Nunatsiaq Online
NEWS: Iqaluit January 22, 2016 - 7:00 am

Thieves make off with prized art works from Iqaluit museum

Museum break-in Jan. 20 follows two others at city's soup kitchen, thrift shop

STEVE DUCHARME
A sign on the door of Iqaluit's Nunatta Sunakkutaangit Museum alerts residents to a temporary closure following a Jan. 20 break-in and theft. (PHOTO BY STEVE DUCHARME)
A sign on the door of Iqaluit's Nunatta Sunakkutaangit Museum alerts residents to a temporary closure following a Jan. 20 break-in and theft. (PHOTO BY STEVE DUCHARME)
Iqaluit's soup kitchen and thrift store — seen here with a damaged front door window — were also broken into earlier this week, Jan. 18, but nothing was stolen. (PHOTO BY STEVE DUCHARME)
Iqaluit's soup kitchen and thrift store — seen here with a damaged front door window — were also broken into earlier this week, Jan. 18, but nothing was stolen. (PHOTO BY STEVE DUCHARME)

Thieves stole valuable works of art during an overnight break-in Jan. 20 at Iqaluit’s Nunatta Sunakkutaangit Museum, the RCMP has confirmed.

Police said they have no suspects for the thefts right now.

According to the museum’s Facebook page, somebody took four polar bear carvings, a narwhal tusk and a professional-quality camera from the building overnight Jan 20.

The RCMP confirmed that a “very small” amount of cash was also taken.

A sign on the front door of the museum says the museum will be closed temporarily but does not provide a re-opening date.

Police are now asking the public for any information connected to the robbery.

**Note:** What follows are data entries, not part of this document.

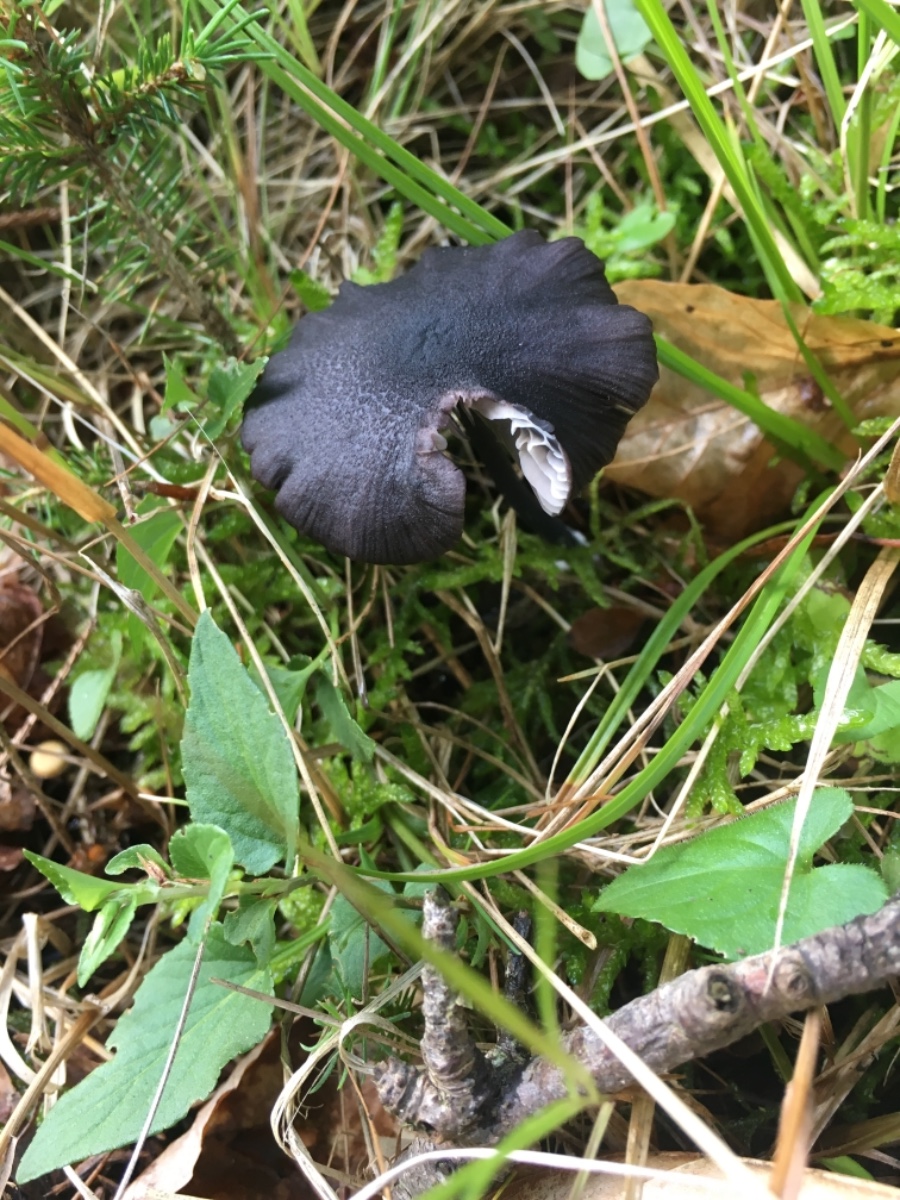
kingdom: Fungi
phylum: Basidiomycota
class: Agaricomycetes
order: Agaricales
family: Entolomataceae
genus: Entoloma
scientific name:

The museum incident is the latest in a series of break-ins in Iqaluit over the past week.

Blake Wilson opened the door to the Iqaluit Soup Kitchen early on the morning of Jan. 18 to find glass from a window strewn across the floor.

The mostly volunteer-operated kitchen, operated by the not-for-profit Qayuqtuvik Society, provides food to Iqaluit’s needy 365 days a year.

But despite the vandalism, Wilson said his team is in high spirits.

“We’re not going to change anything… It’s business as usual,” he said.

No food or equipment was stolen during the soup kitchen break-in.

The window was smashed from the outside with a rock, he added.

“They were either kids that wanted to ransack or they were looking for money, because they didn’t even take the stereo system that was right in front of them,” Wilson said.

“There were things they could have taken.”

When Wilson finished his inspection of the soup kitchen, he noticed the door of the neighboring Piviniit thrift store was ajar.

Once inside, he discovered the not-for-profit store’s window was also smashed.

To the best of his knowledge, Wilson said, nothing was stolen from the thrift store either.

For now, the windows of both shops are boarded up, and the thrift store is looking at upgrading to a heavier door.

The RCMP do not believe the museum and soup kitchen break-ins are connected.

“There are no linking factors at this time,” said the RCMP media liaison person, Const. Lurene Dillon. “But we will continue to investigate.”